Try to change the third line to:
int main(int arg,char **argv)
The common method to use dynamic matrices is to use a pointer to pointer to something, and then allocate both "dimensions" dynamically:
int **arr = malloc(sizeof(*arr) * rows);
for (int i = 0; i < rows; ++i)
arr[i] = malloc(sizeof(**arr) * col);
Remember that to free the matrix, you have to free all "rows" in a loop first.
int rows = atoi(argv[1]);
int col = atoi(argv[2]);
int rows =3;
int col=3;
int i,j;
You are defining rows and col twice.... that would never work!
With traditional C, you can only have the array[][] structure for multiple dimension arrays work with compile time constant values. Otherwise, the pointer arithmetic is not correct.
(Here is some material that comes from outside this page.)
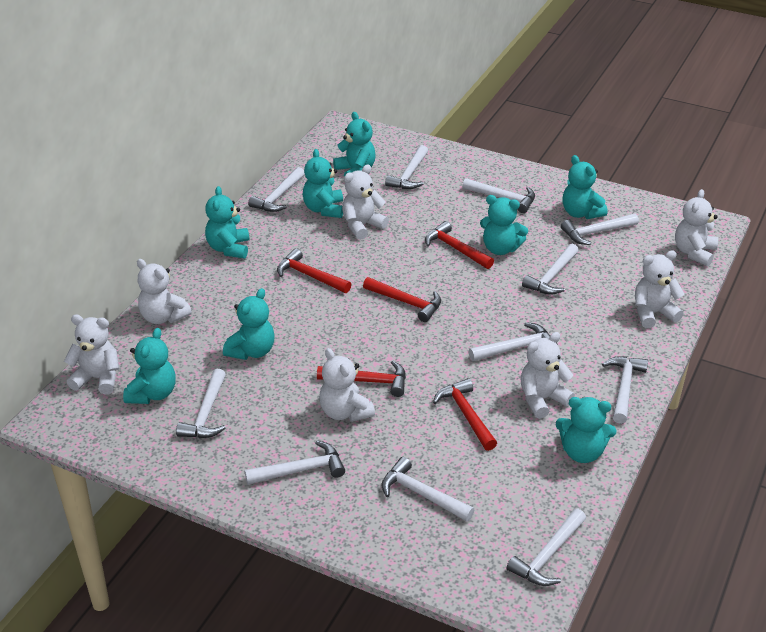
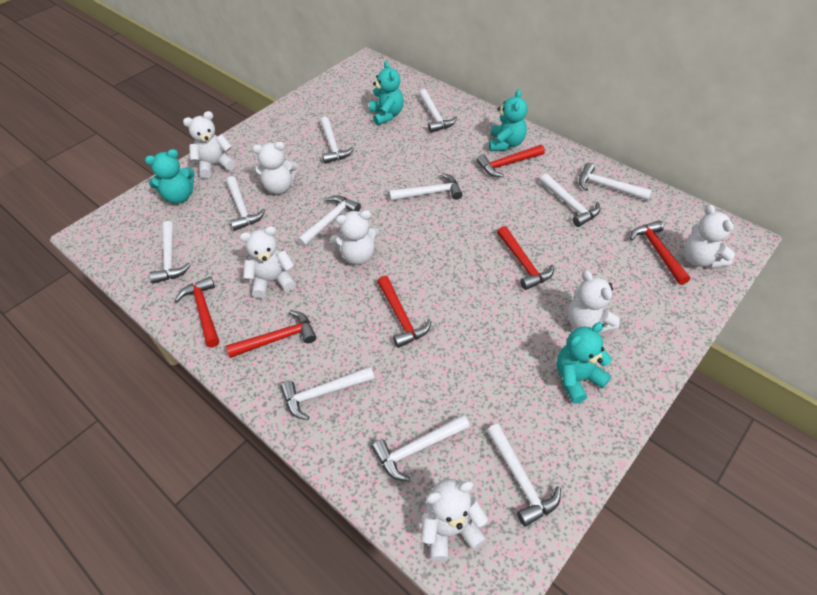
red hammer: 5 -> 6
turquoise teddy bear: 8 -> 4

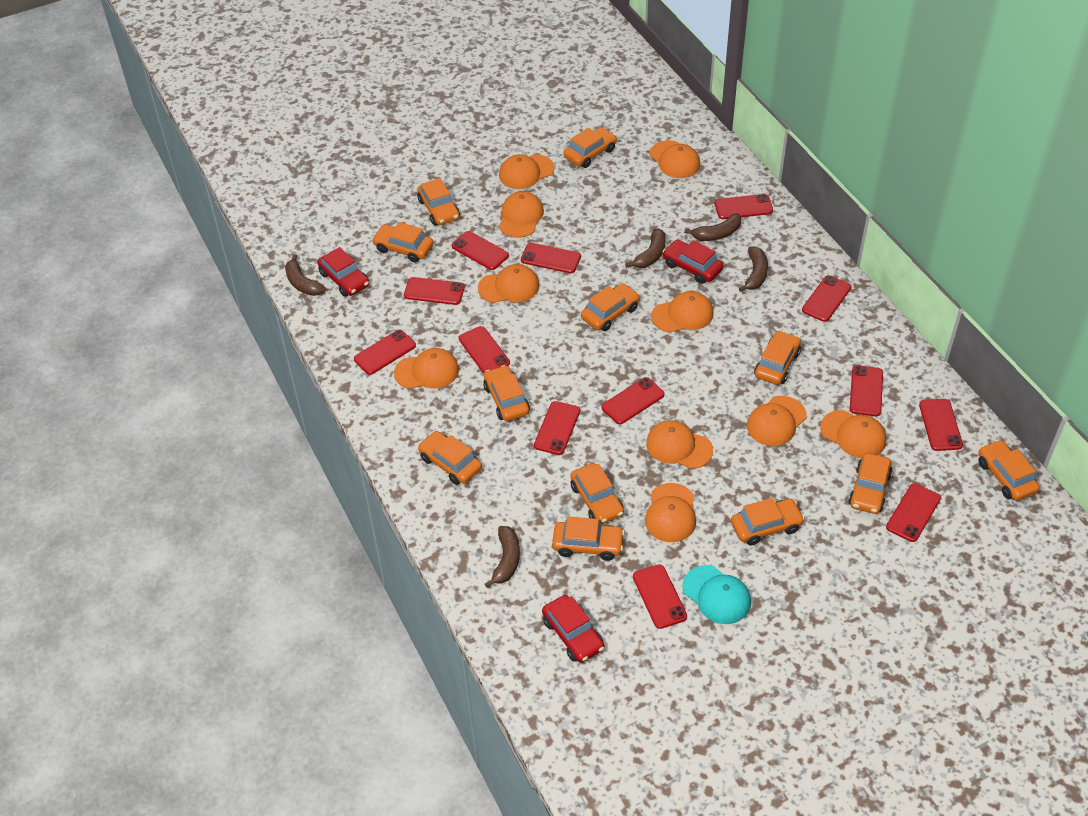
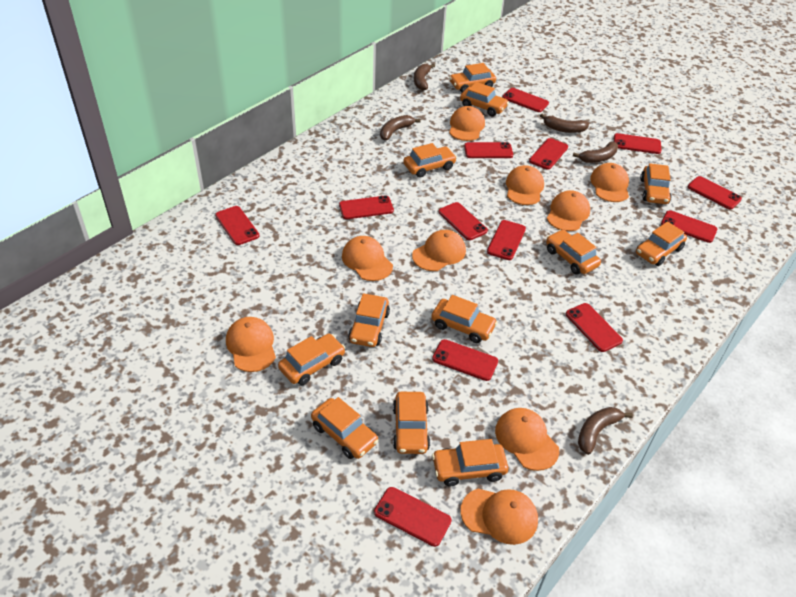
orange cap: 10 -> 9
red car: 3 -> 0
turquoise cap: 1 -> 0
For dynamically sized multi dimensional arrays (those where rows and cols are determined at runtime), you need to do additional pointer arithmetic of this type:
int *a;
int rows=3;
int cols=4;
a = malloc(rows * cols * sizeof(int));
for (int i = 0; i < rows; ++i)
for (int j = 0; j < cols; ++j)
a[i*rows + j] = 1;
free(a);
Alternatively, you can use double indirection and have an array of pointers each pointing to a one dimensional array.
If you are using GCC or any C99 compiler, dynamic calculation of multiple dimension arrays is simplified by using variable length arrays:
// This is your code -- simplified
#include <stdio.h>
int main(int argc, const char * argv[])
{
int rows = atoi(argv[1]);
int col = atoi(argv[2]);
// you can have a rough test of sanity by comparing rows * col * sizeof(int) < SIZE_MAX
int arr[rows][col]; // note the dynamic sizing of arr here
int ct=1;
for (int i=0;i<rows;i++)
for(int j=0;j<col;j++)
arr[i][j]=ct++;
printf("printing array \n");
for (int i=0;i<rows;i++)
{
for(int j=0;j<col;j++)
{
printf("%d \t",arr[i][j]);
}
printf("\n");
}
return 0;
} // arr automatically freed off the stack
With a variable length array ("VLA"), dynamic multiple dimension arrays in C become far easier.
Compare:
void f1(int m, int n)
{
// dynamically declare an array of floats n by m size and fill with 1.0
float *a;
a = malloc(m * n * sizeof(float));
for (int i = 0; i < m; ++i)
for (int j = 0; j < n; ++j)
a[i*n + j] = 1.0;
free(a);
}
With VLA you can write to do the same:
void f2(int m, int n)
{
// Use VLA to dynamically declare an array of floats n by m size and fill with 1.0
float a[m][n];
for (int i = 0; i < m; ++i)
for (int j = 0; j < n; ++j)
a[i][j] = 1.0;
}
Be aware that unlike malloc / free VLA's handling of requesting a size larger than what is available on the stack is not as easily detected as using malloc and testing for a NULL pointer. VLA's are essentially automatic variables and have similar ease and restrictions.
VLA's are better used for smaller data structures that would be on the stack anyway. Use the more robust malloc / free with appropriate detection of failure for larger data structures.
If you are not using a fairly recent vintage C compiler that supports C99 -- time to get one.